Thanks to Cambodia’s PM, a Chinese Businessman Got His Pet Lion Back

The animal will now return to the owner who lives in an upscale district of Phnom Penh.
Lion; Cambodia
The lion before it was confiscated by Cambodian wildlife authorities at a private villa in Phnom Penh. Handout / CAMBODIA'S MINISTRY OF ENVIRONMENT / AFP

A pet lion that was seized from a luxurious villa last week is being returned to its owner — with support from Cambodia’s strongman prime minister Hun Sen

In what would normally be an unusual intervention for a head of state, Hun Sen wrote on his official Facebook page that he raised the issue with the agriculture minister.

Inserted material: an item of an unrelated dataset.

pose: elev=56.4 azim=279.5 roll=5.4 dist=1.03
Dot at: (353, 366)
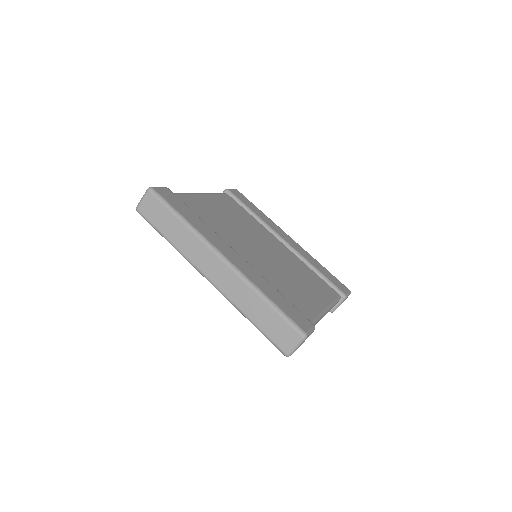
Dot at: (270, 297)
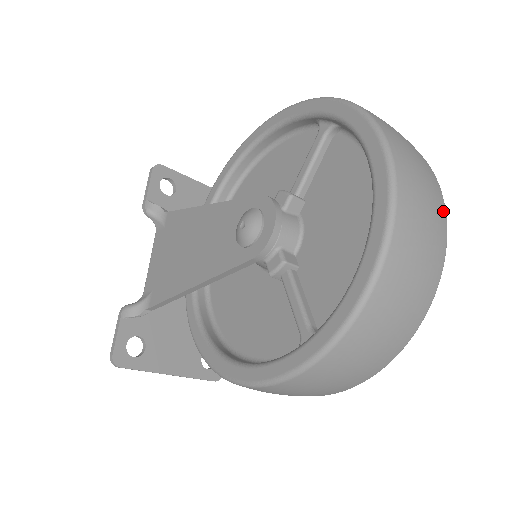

“We agreed to allow the lion’s owner to take back the animal on the condition that he builds a proper enclosure to ensure the safety of people inside the home and the neighbors,” Hun Sen said in the post on Sunday.

He also thanked Cambodians for feeling “pity” for the lion and said that it was a “special case” but did not elaborate in detail. The initial fine of $30,000 will also be returned to the owner, a wealthy Chinese businessman. Hun Sen, who has been in power since 1985, has on occasion waded into headline-making issues unexpectedly, and residents sometimes appeal directly to him for assistance.

The 18-month-old lion, which was found to be thin, defanged and declawed, was the subject of public controversy in Cambodia after it was spotted in social media posts playing with a dog and being cuddled and bathed by humans as a cub.

Wildlife Alliance, the organization that helped rescue the lion and sent it to a conservation center to much fanfare late last month, declined to comment on Monday. At the time of the original seizure from the home, the organization said that conditions at a residence are “inappropriate for a wild animal.”

Cambodia’s environment ministry spokesperson Neth Pheaktra also said after the rescue last month that “people have no right to raise rare wildlife as pets.” He did not immediately respond to a request for comment on Monday.


Some social media users criticized the decision to send the lion back to the residence. They included the British ambassador to Cambodia Tina Redshaw, who said she was “disappointed” with the return and that it undermined efforts to protect wildlife, “to say nothing of stress & suffering of inappropriate captivity.”

The lion had been staying at the Phnom Tamao Wildlife Rescue Center following an investigation into the case, which had been ongoing since April. Videos of the animal in what looks like a new enclosure surfaced on social media in recent days but could not be independently verified.

Now he will return to the residence in an upscale Phnom Penh neighborhood. His owner, identified in earlier reports as Zhai Xinjiang, said he deeply cared for the lion, according to government-friendly news outlet the Khmer Times.

He argued in defence of his decision to raise the lion in captivity and said that as a foreigner, he was not aware of any “lion keeping laws” in Cambodia. He also questioned the quality of the animal’s life in a wildlife sanctuary.

“When this lion was under ‘Chinese rule’, his life was like that of a rich man who took good care of him day and night,” he wrote in posts that had apparently originally circulated on popular Chinese messaging app WeChat. “On the contrary, can it be the same for Phnom Tamao?